Michelle Winters' I Am a Truck is a tribute to the people, places and things she loves
Michelle Winters is a New Brunswick author and painter — among many other things — who describes her painting and writing as "preposterous things rendered in a very sincere and realistic way."
Her debut novel, I Am a Truck, is on the shortlist for the 2017 Scotiabank Giller Prize. It centres around Agathe Lapointe, a married woman whose husband, Réjean, mysteriously disappears before their 20th wedding anniversary, leaving behind only his beloved Chevy truck.
In her own words, Winters shares how she wrote I Am a Truck.
Write what makes you happy
"Agathe had come from a different short story that I was writing about a murder in Minto, N.B. I decided to write a story about a missing man and thought I could use her. The rest of the characters have come from beautiful pieces that I've collected along the way, from the behaviour of beautiful people.
"A lot of them act as a tribute to certain people that I have loved in my life and characteristics that I enjoy. I love the idea of a sweaty character, I love the idea of a character who's a giant so those things were just me having fun. The book was about making me happy, so I used things I love. I Am a Truck is a tribute to a lot of things that have enhanced my life."
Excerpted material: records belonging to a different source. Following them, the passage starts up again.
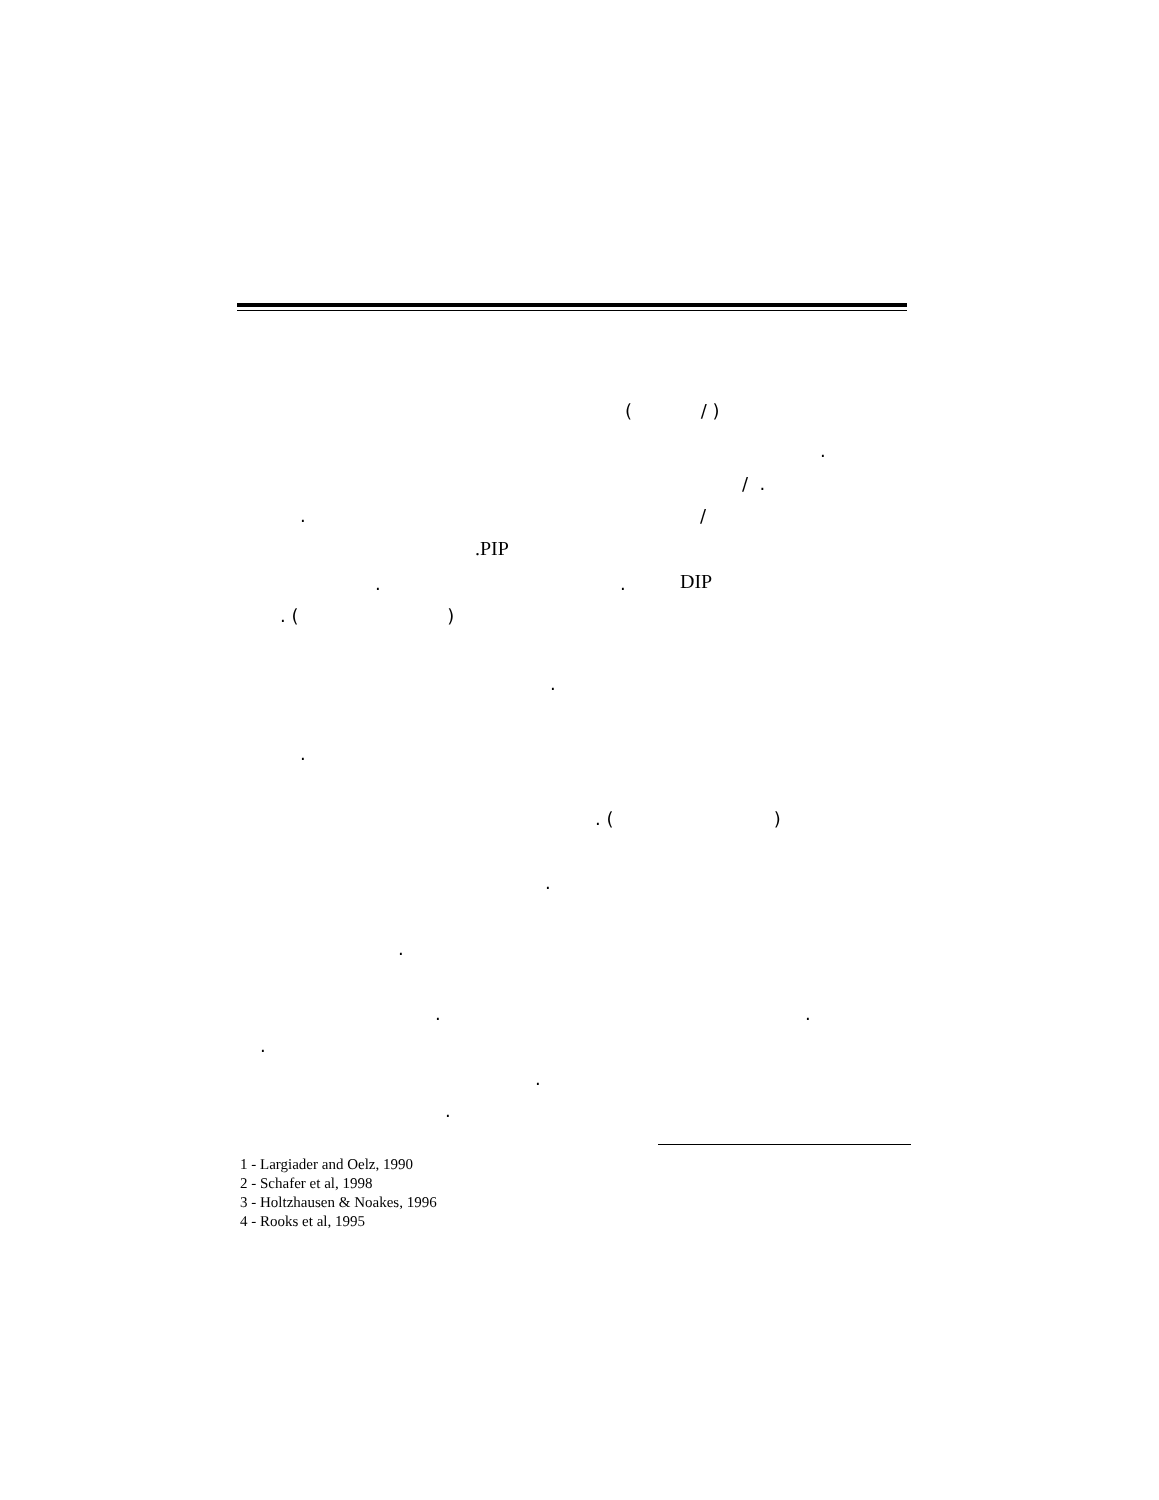( / )
.
/ .
. /
.PIP
. . DIP
. ( )
.
.
. ( )
.
.
. .
.
.
.
1 - Largiader and Oelz, 1990
2 - Schafer et al, 1998
3 - Holtzhausen & Noakes, 1996
4 - Rooks et al, 1995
Inspiration from Marian Engel
"I had actually done a version of this story where Agathe was mute, she didn't say a thing. I was thinking she's in such grief that she doesn't speak. It wasn't a deliberately timid way around the French, but it did circumvent the problem. As I wrote I Am a Truck, I got more fearless. At a certain point in writing, I read Marian Engel's Bear and it changed everything. I thought, 'Screw it, if Marian Engel can write a book like that I can do whatever I want.' I found that book incredibly inspiring, as far as what I do creatively."
An ode to New Brunswick
"The book was set in New Brunswick because it's ingrained in the way I think. Whenever I set a story I think there's something richer and funnier about the fabric of New Brunswick. New Brunswick is where I got all my experience of growing up. It's coloured with French, it's coloured with the dialect, the food we eat and the weather and the landscape — all of that is so dear to me."
Writing is power
"My favourite thing about writing this book was the liberal employment of the absurd. What I find most fun about writing is that you can go absolutely as far as your imagination will let you. I'm a small woman in a corporate world that's filled with restrictions. Writing is where I feel most powerful and where I can impose my will on the world I want to create — it's incredibly liberating."
Michelle Winters' comments have been edited and condensed.